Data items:
_____

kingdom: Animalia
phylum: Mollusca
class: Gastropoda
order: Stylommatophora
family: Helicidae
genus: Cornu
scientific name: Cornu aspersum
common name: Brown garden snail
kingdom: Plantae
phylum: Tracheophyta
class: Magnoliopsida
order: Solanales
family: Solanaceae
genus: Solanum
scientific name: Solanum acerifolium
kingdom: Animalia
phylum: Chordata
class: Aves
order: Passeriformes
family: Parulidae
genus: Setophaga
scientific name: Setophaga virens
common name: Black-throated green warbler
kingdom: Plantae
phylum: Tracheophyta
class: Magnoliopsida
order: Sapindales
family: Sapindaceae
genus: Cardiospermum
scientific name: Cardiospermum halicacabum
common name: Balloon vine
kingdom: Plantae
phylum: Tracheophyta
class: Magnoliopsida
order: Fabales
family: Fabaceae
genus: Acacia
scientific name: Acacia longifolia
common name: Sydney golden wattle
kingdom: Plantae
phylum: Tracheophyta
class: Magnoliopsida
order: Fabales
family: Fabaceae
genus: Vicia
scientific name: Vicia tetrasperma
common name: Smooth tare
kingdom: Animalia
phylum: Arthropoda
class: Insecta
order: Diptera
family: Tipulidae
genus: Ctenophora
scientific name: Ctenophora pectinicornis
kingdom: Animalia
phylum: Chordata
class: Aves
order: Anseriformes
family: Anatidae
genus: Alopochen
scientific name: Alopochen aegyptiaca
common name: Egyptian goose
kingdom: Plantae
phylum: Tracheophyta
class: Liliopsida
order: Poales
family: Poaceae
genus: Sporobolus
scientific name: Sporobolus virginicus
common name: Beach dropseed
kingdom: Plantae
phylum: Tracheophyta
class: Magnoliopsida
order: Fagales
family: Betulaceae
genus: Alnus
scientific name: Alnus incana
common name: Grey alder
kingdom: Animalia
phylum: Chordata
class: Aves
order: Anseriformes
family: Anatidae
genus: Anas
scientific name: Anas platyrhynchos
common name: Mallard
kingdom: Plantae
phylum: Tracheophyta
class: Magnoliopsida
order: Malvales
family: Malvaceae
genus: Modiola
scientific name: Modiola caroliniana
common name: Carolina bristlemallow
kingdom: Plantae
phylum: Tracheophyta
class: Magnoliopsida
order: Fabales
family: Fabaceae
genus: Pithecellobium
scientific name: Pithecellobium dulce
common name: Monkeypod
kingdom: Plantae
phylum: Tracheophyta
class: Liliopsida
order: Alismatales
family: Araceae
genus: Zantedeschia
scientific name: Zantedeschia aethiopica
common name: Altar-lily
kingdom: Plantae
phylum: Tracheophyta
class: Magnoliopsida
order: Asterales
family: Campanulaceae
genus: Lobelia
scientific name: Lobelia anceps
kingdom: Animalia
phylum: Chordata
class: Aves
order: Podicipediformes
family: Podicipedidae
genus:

_____

*TASK OBJECTIVE*: Reproduce the material above word for word, from its first line through its last.

*THE COMPLETED TASK*:
kingdom: Animalia
phylum: Mollusca
class: Gastropoda
order: Stylommatophora
family: Helicidae
genus: Cornu
scientific name: Cornu aspersum
common name: Brown garden snail
kingdom: Plantae
phylum: Tracheophyta
class: Magnoliopsida
order: Solanales
family: Solanaceae
genus: Solanum
scientific name: Solanum acerifolium
kingdom: Animalia
phylum: Chordata
class: Aves
order: Passeriformes
family: Parulidae
genus: Setophaga
scientific name: Setophaga virens
common name: Black-throated green warbler
kingdom: Plantae
phylum: Tracheophyta
class: Magnoliopsida
order: Sapindales
family: Sapindaceae
genus: Cardiospermum
scientific name: Cardiospermum halicacabum
common name: Balloon vine
kingdom: Plantae
phylum: Tracheophyta
class: Magnoliopsida
order: Fabales
family: Fabaceae
genus: Acacia
scientific name: Acacia longifolia
common name: Sydney golden wattle
kingdom: Plantae
phylum: Tracheophyta
class: Magnoliopsida
order: Fabales
family: Fabaceae
genus: Vicia
scientific name: Vicia tetrasperma
common name: Smooth tare
kingdom: Animalia
phylum: Arthropoda
class: Insecta
order: Diptera
family: Tipulidae
genus: Ctenophora
scientific name: Ctenophora pectinicornis
kingdom: Animalia
phylum: Chordata
class: Aves
order: Anseriformes
family: Anatidae
genus: Alopochen
scientific name: Alopochen aegyptiaca
common name: Egyptian goose
kingdom: Plantae
phylum: Tracheophyta
class: Liliopsida
order: Poales
family: Poaceae
genus: Sporobolus
scientific name: Sporobolus virginicus
common name: Beach dropseed
kingdom: Plantae
phylum: Tracheophyta
class: Magnoliopsida
order: Fagales
family: Betulaceae
genus: Alnus
scientific name: Alnus incana
common name: Grey alder
kingdom: Animalia
phylum: Chordata
class: Aves
order: Anseriformes
family: Anatidae
genus: Anas
scientific name: Anas platyrhynchos
common name: Mallard
kingdom: Plantae
phylum: Tracheophyta
class: Magnoliopsida
order: Malvales
family: Malvaceae
genus: Modiola
scientific name: Modiola caroliniana
common name: Carolina bristlemallow
kingdom: Plantae
phylum: Tracheophyta
class: Magnoliopsida
order: Fabales
family: Fabaceae
genus: Pithecellobium
scientific name: Pithecellobium dulce
common name: Monkeypod
kingdom: Plantae
phylum: Tracheophyta
class: Liliopsida
order: Alismatales
family: Araceae
genus: Zantedeschia
scientific name: Zantedeschia aethiopica
common name: Altar-lily
kingdom: Plantae
phylum: Tracheophyta
class: Magnoliopsida
order: Asterales
family: Campanulaceae
genus: Lobelia
scientific name: Lobelia anceps
kingdom: Animalia
phylum: Chordata
class: Aves
order: Podicipediformes
family: Podicipedidae
genus:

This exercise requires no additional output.